(Transcribed page contents)
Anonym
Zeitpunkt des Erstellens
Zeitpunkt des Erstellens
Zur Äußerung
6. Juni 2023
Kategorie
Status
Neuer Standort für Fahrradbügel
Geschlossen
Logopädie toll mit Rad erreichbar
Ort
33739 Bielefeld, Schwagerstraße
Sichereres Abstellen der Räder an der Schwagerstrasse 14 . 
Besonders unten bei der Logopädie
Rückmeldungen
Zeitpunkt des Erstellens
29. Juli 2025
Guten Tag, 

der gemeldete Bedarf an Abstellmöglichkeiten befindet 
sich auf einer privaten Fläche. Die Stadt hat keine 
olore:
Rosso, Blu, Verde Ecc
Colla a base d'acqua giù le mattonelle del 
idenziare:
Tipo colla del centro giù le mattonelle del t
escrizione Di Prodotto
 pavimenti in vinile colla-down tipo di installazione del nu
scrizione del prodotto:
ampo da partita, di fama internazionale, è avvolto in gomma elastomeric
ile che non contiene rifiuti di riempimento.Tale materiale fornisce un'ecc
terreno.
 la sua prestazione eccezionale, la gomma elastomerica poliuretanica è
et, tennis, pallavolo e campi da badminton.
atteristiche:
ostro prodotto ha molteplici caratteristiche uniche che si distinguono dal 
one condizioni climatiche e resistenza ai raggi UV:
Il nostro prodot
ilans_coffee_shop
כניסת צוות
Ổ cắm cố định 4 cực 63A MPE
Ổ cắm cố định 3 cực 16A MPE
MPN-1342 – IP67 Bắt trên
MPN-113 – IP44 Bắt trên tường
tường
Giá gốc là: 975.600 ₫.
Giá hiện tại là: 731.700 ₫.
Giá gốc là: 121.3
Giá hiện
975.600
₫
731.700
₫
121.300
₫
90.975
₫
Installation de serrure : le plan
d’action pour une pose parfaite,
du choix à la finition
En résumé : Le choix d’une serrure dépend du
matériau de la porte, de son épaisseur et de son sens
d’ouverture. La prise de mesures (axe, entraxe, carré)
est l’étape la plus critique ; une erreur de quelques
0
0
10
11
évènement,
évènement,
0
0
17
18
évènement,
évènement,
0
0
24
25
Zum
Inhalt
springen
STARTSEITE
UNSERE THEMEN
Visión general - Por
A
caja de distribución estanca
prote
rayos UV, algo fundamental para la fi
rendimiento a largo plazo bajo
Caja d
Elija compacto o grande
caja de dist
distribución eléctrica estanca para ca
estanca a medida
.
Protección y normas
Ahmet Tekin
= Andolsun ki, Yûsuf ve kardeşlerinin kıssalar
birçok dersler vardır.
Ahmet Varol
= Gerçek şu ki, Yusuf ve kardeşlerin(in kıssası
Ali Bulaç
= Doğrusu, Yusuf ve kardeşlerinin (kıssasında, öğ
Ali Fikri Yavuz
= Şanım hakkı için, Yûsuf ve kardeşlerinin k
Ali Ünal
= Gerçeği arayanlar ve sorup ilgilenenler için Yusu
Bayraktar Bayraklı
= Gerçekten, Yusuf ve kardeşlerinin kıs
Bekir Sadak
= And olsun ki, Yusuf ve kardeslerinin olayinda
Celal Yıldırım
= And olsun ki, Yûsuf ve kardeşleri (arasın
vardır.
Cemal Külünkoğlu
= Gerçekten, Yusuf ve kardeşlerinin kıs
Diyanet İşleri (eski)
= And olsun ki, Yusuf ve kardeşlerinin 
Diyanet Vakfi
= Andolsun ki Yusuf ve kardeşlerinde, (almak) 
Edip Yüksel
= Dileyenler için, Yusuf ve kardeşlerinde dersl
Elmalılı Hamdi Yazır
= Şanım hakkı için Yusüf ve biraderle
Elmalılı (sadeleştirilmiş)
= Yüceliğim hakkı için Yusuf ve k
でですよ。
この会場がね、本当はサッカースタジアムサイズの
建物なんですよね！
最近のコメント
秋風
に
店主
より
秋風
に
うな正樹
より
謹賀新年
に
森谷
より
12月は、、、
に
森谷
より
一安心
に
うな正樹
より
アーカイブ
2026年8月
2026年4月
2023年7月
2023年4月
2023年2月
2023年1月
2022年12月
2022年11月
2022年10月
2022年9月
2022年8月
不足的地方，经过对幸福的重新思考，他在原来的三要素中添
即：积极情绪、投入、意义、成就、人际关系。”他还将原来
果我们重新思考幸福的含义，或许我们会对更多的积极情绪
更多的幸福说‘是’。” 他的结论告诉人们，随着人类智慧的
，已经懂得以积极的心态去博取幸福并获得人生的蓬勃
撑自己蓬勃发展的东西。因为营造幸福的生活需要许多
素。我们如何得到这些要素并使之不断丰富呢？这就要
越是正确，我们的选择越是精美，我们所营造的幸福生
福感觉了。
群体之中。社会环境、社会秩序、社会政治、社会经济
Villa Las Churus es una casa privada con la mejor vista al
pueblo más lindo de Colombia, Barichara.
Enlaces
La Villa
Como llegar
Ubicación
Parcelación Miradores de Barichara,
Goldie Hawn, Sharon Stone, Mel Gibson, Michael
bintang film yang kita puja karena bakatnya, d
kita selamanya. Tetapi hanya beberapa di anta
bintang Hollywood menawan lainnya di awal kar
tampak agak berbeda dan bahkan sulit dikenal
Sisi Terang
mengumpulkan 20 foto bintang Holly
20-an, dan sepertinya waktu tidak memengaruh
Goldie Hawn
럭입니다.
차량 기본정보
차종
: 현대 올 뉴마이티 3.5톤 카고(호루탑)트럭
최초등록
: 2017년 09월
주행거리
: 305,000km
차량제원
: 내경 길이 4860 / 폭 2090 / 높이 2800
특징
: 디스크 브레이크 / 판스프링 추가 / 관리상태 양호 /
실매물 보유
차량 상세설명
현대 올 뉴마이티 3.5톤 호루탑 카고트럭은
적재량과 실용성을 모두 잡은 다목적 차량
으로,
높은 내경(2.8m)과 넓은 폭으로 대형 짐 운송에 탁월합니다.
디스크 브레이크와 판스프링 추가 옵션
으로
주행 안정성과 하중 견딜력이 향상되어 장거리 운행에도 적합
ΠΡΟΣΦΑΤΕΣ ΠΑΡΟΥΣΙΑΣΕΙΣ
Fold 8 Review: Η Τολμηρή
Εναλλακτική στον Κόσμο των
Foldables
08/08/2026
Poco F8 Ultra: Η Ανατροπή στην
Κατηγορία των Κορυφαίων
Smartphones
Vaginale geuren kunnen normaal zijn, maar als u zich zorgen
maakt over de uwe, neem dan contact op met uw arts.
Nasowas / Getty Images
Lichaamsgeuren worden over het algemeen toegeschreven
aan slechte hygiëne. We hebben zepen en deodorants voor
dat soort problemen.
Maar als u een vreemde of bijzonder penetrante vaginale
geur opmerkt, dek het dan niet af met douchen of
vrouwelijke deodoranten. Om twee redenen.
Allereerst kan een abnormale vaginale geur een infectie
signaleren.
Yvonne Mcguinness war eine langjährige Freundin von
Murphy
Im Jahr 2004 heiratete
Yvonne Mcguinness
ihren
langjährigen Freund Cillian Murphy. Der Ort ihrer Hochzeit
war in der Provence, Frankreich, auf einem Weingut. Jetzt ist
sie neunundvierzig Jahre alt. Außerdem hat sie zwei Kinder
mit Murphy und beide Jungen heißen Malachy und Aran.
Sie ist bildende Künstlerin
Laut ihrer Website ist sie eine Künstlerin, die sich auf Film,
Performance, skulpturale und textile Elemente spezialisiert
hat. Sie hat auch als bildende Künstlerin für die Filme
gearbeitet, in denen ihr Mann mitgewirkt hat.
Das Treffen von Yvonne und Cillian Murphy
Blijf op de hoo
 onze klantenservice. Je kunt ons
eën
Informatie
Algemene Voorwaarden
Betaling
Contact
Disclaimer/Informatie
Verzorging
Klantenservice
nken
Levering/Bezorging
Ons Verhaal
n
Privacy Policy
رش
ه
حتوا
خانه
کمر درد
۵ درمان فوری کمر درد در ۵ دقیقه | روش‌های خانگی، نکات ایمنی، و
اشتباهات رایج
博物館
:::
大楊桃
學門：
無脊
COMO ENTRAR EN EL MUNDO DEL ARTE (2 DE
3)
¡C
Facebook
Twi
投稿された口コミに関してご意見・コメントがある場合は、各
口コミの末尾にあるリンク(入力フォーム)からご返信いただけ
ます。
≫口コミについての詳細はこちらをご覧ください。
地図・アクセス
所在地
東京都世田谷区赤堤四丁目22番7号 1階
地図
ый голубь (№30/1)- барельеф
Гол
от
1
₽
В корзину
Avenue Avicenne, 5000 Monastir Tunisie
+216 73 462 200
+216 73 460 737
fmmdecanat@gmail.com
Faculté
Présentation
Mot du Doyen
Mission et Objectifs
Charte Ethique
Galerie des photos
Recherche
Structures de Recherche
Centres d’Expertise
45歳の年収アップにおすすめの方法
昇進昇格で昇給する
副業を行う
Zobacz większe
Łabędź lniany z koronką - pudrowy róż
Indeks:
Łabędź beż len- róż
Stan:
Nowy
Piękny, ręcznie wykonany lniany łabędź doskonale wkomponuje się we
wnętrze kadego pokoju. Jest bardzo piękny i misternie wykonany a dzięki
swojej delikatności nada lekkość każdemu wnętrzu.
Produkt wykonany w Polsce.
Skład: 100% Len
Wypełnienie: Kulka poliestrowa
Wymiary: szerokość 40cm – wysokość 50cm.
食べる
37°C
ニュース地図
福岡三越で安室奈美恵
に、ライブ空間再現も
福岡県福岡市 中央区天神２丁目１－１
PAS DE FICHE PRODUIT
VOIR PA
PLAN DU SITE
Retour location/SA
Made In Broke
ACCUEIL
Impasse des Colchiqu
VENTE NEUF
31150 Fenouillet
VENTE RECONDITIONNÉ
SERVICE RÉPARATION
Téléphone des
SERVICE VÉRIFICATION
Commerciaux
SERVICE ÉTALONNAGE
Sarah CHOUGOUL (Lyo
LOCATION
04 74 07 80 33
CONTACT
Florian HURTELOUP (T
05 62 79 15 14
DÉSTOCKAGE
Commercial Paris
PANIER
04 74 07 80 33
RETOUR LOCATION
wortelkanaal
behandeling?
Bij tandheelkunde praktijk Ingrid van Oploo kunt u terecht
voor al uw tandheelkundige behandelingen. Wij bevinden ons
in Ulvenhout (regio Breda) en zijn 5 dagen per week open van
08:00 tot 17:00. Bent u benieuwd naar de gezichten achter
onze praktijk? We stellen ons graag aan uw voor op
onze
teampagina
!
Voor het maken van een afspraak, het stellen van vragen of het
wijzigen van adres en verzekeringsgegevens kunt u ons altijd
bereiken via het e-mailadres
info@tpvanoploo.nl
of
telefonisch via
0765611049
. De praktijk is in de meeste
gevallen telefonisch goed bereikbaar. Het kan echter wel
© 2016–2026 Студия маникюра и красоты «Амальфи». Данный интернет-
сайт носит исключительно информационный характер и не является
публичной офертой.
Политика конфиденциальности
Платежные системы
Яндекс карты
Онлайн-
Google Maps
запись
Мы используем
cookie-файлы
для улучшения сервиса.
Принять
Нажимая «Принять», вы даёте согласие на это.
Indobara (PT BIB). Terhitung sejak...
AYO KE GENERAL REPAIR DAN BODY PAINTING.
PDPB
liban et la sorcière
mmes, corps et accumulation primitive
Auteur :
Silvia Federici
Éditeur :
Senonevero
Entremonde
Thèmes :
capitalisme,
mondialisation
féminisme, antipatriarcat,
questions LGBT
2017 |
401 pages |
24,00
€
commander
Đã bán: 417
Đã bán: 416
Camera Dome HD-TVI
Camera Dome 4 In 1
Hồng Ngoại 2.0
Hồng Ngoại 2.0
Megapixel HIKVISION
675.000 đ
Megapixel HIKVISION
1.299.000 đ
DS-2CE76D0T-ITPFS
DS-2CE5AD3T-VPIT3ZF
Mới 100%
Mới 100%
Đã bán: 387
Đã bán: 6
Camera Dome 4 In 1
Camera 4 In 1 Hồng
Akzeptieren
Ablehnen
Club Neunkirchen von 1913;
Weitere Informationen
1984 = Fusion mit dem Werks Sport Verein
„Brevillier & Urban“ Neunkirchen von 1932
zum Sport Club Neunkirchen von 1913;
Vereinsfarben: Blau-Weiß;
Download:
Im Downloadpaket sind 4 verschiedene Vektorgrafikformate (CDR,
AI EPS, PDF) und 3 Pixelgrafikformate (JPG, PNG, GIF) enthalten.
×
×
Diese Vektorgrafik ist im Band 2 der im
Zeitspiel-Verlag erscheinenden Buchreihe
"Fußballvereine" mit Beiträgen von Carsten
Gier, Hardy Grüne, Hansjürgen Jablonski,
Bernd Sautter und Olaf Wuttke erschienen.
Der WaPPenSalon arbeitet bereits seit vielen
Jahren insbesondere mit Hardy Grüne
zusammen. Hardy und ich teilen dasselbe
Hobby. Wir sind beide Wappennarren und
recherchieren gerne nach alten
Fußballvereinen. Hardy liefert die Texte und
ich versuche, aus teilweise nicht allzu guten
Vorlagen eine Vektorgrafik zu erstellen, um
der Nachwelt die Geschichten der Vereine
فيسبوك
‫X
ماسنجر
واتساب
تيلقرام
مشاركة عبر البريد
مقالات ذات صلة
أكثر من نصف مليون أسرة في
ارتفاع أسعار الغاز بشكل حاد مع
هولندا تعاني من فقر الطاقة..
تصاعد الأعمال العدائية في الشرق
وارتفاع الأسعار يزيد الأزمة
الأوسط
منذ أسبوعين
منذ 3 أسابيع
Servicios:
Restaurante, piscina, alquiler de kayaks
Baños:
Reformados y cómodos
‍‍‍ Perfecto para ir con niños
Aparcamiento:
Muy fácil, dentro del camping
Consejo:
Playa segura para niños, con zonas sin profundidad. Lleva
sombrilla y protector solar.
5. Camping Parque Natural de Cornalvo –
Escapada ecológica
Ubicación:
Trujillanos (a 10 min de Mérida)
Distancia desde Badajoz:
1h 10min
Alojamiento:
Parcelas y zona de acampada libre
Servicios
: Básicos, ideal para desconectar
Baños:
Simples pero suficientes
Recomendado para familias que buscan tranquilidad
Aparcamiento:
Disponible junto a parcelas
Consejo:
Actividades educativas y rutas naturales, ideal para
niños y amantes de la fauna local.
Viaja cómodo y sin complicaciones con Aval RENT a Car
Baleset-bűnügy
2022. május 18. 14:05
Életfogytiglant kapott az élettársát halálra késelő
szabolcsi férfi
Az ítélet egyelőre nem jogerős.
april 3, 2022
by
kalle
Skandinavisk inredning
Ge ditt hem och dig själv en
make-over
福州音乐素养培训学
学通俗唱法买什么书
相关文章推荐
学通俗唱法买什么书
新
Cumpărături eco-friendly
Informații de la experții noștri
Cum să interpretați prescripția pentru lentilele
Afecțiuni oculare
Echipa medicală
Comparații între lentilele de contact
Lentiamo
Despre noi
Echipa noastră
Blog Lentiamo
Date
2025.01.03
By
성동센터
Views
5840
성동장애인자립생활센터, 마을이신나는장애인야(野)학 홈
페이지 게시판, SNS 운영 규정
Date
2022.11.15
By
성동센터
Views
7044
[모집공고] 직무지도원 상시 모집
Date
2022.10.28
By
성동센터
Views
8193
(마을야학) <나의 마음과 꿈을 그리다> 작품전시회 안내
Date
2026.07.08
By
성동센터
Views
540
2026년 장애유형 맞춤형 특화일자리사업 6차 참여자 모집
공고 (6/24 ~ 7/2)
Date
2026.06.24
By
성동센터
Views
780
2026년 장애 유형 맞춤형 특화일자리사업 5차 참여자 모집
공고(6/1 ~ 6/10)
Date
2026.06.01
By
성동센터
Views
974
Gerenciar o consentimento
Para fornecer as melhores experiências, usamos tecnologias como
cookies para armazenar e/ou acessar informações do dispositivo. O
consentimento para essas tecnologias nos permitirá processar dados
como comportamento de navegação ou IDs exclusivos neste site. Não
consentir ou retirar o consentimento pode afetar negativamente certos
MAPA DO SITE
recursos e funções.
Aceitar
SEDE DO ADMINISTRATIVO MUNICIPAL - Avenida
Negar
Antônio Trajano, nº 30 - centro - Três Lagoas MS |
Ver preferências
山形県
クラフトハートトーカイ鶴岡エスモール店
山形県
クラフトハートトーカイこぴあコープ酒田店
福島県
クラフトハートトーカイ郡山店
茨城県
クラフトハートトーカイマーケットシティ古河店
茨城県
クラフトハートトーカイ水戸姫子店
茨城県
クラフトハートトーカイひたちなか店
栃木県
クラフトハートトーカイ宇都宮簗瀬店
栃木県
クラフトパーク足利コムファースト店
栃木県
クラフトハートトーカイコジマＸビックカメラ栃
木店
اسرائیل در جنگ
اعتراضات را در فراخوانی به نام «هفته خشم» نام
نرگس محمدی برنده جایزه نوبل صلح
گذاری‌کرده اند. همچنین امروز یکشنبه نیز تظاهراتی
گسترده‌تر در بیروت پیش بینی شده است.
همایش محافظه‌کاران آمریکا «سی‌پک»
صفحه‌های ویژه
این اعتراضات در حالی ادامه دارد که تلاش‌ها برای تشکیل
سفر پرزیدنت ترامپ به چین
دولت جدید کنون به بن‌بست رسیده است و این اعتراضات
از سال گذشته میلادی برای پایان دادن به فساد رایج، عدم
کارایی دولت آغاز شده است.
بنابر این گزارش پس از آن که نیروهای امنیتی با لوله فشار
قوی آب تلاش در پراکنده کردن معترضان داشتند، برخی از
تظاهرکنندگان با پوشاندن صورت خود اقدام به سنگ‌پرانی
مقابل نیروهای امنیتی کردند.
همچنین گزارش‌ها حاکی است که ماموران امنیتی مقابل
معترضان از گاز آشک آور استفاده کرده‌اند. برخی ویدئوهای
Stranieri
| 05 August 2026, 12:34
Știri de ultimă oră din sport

§ **Brief**:
Lines with the word "Camera": report how many there are in the entries, as a bare number.

§ **Answer to this exercise**:
4